Monday, June 2, 2008

A Cultural Christian

Cafeteria Catholics - Free - All You Can Eat - The Grace of God


I have spent many, many years in the pursuit of what might be called spirituality.

Along the journey I have examined my religious upbringing among other things. In this corner of the universe I wish to share my thoughts about many things sacred and or profane, where I have been, am and possibly going to.


We are entering a new world. Technology and culture are merging and sometimes clashing on a global level. The adage that all politics is local seems more true than ever.


Some of us have our feet in the old world of paper, pencils, manual typewriters and traditional western logic. The younger generation is playing with virtual and abstract ways of seeing things.

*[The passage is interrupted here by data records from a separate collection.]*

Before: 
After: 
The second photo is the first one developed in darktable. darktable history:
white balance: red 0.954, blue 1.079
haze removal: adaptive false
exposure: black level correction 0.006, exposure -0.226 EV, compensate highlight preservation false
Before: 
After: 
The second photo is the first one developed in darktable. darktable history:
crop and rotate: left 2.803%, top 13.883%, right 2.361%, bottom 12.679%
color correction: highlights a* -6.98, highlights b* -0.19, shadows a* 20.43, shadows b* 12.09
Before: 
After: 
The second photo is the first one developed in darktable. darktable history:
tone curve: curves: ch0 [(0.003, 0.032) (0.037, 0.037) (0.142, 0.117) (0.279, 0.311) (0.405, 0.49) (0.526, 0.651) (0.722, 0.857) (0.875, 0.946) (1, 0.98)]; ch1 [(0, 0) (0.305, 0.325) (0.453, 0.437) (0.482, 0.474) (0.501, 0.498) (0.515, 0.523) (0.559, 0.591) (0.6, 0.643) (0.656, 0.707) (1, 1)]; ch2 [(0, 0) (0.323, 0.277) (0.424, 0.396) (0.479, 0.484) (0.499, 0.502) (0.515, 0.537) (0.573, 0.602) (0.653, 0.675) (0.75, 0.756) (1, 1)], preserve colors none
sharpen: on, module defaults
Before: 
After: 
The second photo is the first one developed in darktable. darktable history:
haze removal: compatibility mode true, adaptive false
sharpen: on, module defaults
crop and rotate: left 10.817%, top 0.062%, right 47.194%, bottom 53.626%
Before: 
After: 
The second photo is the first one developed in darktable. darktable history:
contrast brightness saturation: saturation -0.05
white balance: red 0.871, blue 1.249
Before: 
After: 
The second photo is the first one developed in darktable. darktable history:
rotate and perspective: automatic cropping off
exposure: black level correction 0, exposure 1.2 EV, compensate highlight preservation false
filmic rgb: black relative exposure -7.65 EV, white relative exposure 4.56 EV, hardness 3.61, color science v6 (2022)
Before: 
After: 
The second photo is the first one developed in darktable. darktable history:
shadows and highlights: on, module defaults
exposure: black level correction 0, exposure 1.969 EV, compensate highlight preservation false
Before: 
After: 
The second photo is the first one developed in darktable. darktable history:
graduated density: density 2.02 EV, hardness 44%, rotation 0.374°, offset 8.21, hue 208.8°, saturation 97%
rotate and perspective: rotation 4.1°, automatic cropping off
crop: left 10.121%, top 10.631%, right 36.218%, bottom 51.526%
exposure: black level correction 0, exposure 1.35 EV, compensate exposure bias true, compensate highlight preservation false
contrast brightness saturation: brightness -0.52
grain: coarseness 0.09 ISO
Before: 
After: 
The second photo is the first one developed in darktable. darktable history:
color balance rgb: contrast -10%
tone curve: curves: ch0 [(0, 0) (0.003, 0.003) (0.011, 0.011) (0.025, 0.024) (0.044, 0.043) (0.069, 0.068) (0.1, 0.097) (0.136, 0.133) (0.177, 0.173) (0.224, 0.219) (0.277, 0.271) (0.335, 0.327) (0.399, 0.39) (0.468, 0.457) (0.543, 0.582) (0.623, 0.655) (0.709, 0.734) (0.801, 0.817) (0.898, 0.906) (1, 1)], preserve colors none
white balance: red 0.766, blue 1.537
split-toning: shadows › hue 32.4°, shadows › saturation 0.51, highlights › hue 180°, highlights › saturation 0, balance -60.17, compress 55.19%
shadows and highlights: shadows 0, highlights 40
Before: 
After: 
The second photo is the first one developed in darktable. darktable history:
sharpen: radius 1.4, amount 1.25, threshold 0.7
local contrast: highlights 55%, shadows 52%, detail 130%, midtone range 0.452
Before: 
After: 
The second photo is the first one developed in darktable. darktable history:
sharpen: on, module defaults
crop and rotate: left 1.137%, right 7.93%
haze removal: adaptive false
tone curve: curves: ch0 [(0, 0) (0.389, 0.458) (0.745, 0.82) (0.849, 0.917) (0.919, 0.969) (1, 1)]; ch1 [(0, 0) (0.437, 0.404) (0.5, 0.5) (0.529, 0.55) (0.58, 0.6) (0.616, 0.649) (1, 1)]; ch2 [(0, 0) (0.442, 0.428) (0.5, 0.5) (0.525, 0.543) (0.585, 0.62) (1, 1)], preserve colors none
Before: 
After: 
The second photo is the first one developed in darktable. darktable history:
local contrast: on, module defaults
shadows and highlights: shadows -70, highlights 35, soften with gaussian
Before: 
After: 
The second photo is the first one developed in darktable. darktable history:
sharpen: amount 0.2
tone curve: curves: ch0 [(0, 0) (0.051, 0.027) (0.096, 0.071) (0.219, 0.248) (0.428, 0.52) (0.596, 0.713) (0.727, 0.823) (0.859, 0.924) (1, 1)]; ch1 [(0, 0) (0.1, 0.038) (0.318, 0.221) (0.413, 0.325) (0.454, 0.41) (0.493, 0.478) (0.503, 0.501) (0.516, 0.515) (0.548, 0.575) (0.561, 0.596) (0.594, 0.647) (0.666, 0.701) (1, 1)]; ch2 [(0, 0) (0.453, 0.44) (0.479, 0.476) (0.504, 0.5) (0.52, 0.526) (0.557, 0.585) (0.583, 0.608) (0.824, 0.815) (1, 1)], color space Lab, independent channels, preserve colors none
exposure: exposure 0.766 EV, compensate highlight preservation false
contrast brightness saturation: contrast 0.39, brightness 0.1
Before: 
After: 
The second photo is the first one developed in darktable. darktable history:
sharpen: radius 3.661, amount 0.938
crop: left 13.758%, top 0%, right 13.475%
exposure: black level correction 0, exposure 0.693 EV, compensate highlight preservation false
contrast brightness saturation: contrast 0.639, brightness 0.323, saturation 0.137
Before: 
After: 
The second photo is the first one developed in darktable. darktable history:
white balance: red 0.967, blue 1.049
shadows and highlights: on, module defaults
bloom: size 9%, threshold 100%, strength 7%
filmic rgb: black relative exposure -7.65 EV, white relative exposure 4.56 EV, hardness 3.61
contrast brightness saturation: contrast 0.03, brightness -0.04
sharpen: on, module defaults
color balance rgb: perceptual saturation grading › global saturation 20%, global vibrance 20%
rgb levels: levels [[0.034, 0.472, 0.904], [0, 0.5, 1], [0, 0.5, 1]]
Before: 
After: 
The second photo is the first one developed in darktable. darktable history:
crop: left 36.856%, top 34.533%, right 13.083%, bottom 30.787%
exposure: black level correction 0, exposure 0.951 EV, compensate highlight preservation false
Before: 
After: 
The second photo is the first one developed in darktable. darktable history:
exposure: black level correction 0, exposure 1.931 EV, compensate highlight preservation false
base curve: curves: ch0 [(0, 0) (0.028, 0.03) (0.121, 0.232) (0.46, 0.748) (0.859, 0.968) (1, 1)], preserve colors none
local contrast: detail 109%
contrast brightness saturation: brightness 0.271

Perception is in many ways reality now more than ever before. I try to sort out the things of everyday life, work, play, leisure and without knowing it I am being transported along with the rest of humanity to the future.


This new land, this new global culture, is a strange and perhaps for some a mysterious place. I think about the European discovery of America in 1492. Some of us are explorers and some of us are left behind to read about the accounts of exploration.


As a practicing but non-church going Christian, I could be labeled as a Cultural Christian. Rather than fight pundit style journalism and Madison Avenue labels, I do not resist the title.


I was taken aback by the use of a similar term "Cultural Catholic" in the New York Times in connection with the recent visit of the Bishop of Rome to that fair city.


These days, labels besides being labels, connote what the speaker of labels want them to do - to put you down somehow.


Having started my life journey with twelve years of Roman Catholic education, I was mildly insulted by the term "Cultural Catholic" having seen it in black and white for the first time. This put me on the Internet to do further research.


Other put down labels from the church hierarchy are terms like "recovering Catholic" or "cafeteria Catholic" to label people who dare to disagree with management or who have merely fallen away or been swept away in the new global culture.


I might have found these Catholic labels insulting if I was still a full or partial, "lapsed" member of that particular Christian sect.


Jesus said to turn the other cheek. This I do here. Always Jesus. Always.


Because so much of me is rooted in the R.C. tradition, my present Christianity has not label. Rather than put wasted effort into establishing a new sect, I accept what I am - a Cultural Christian.